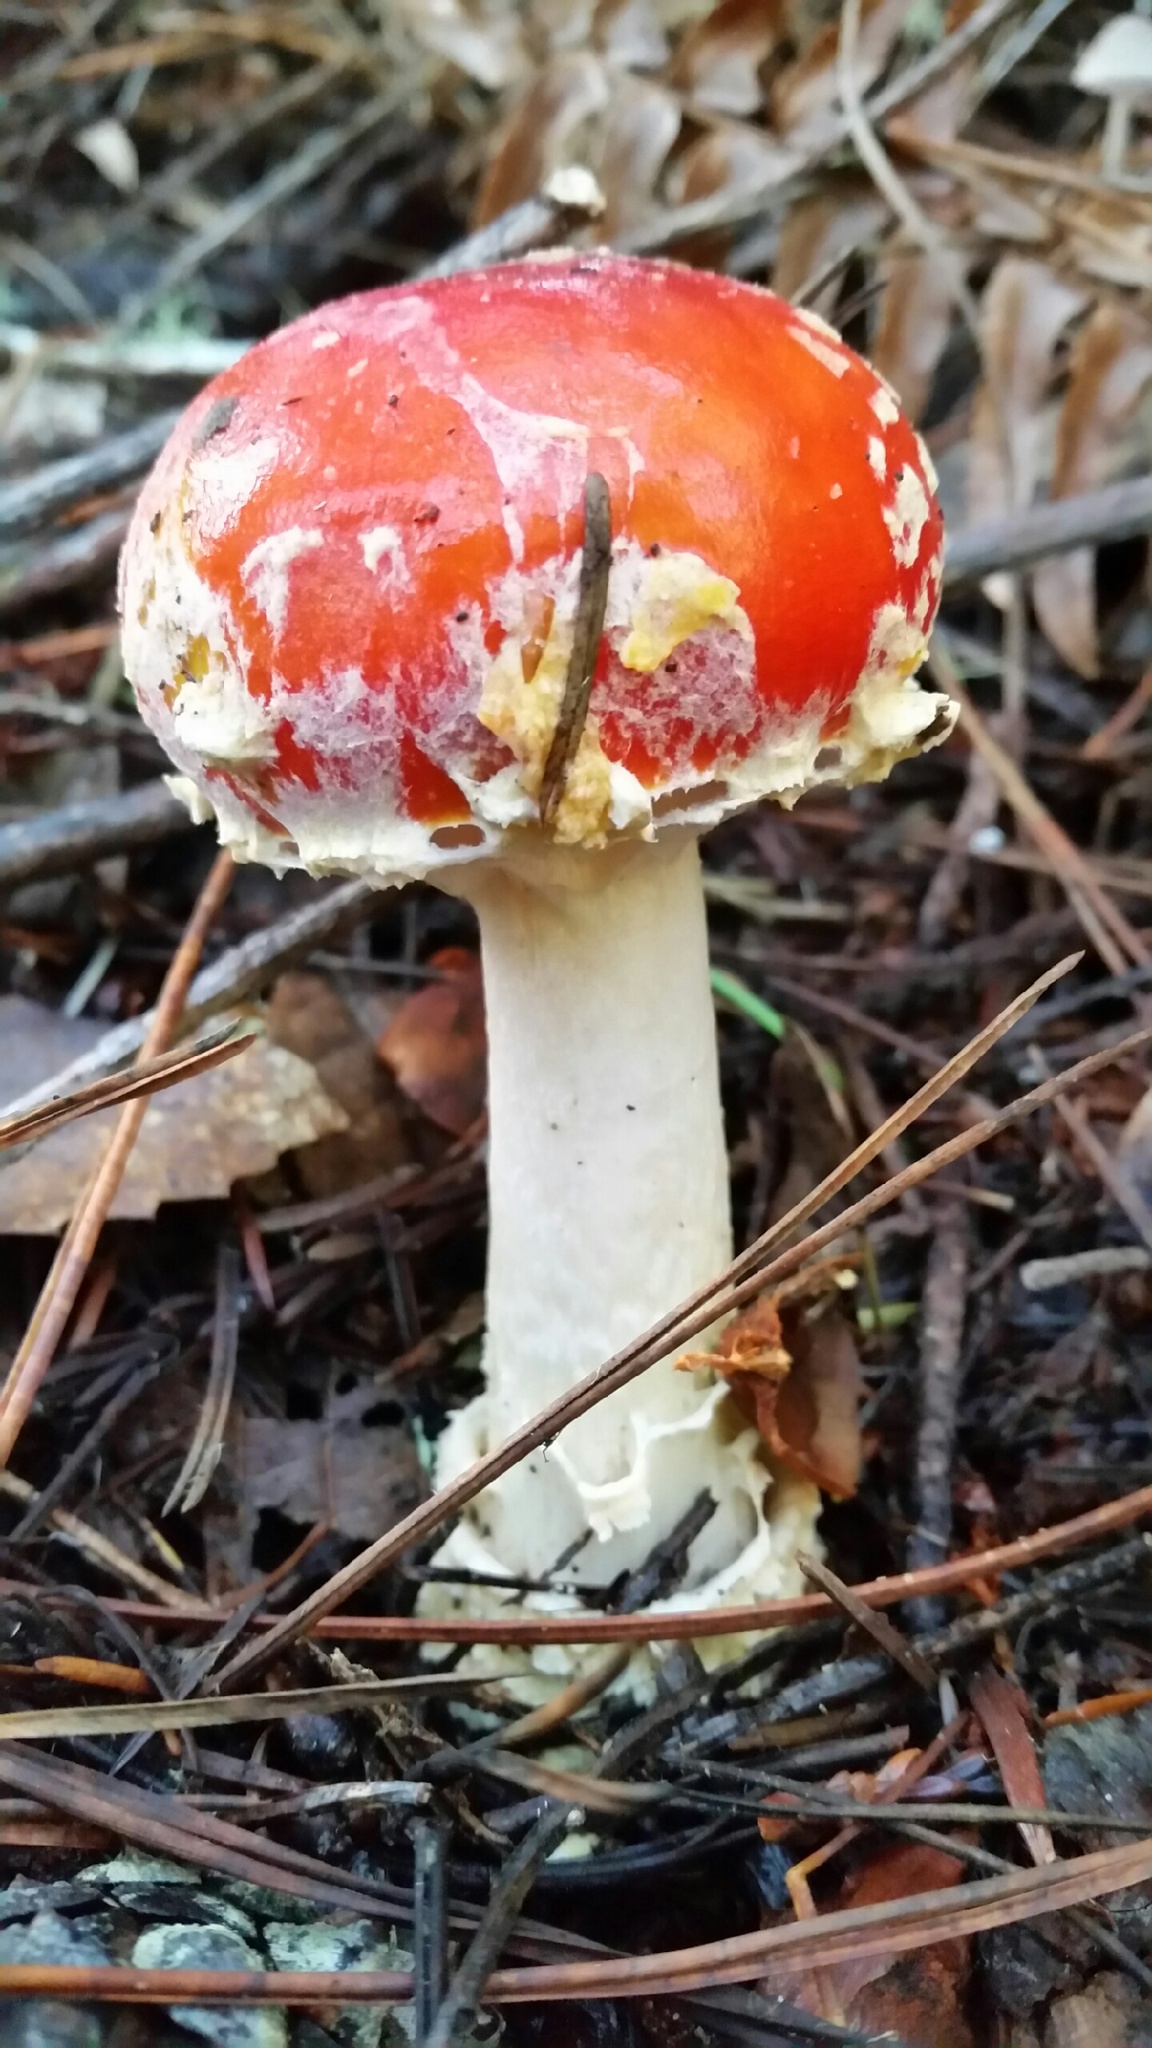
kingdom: Fungi
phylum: Basidiomycota
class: Agaricomycetes
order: Agaricales
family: Amanitaceae
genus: Amanita
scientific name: Amanita muscaria
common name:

Goal of the exercise: Could you copy, word for word, every line of the material starting with the one that contains "order: Agaricales" and going on through the last line, and nothing else?

Answer to the exercise:
order: Agaricales
family: Amanitaceae
genus: Amanita
scientific name: Amanita muscaria
common name:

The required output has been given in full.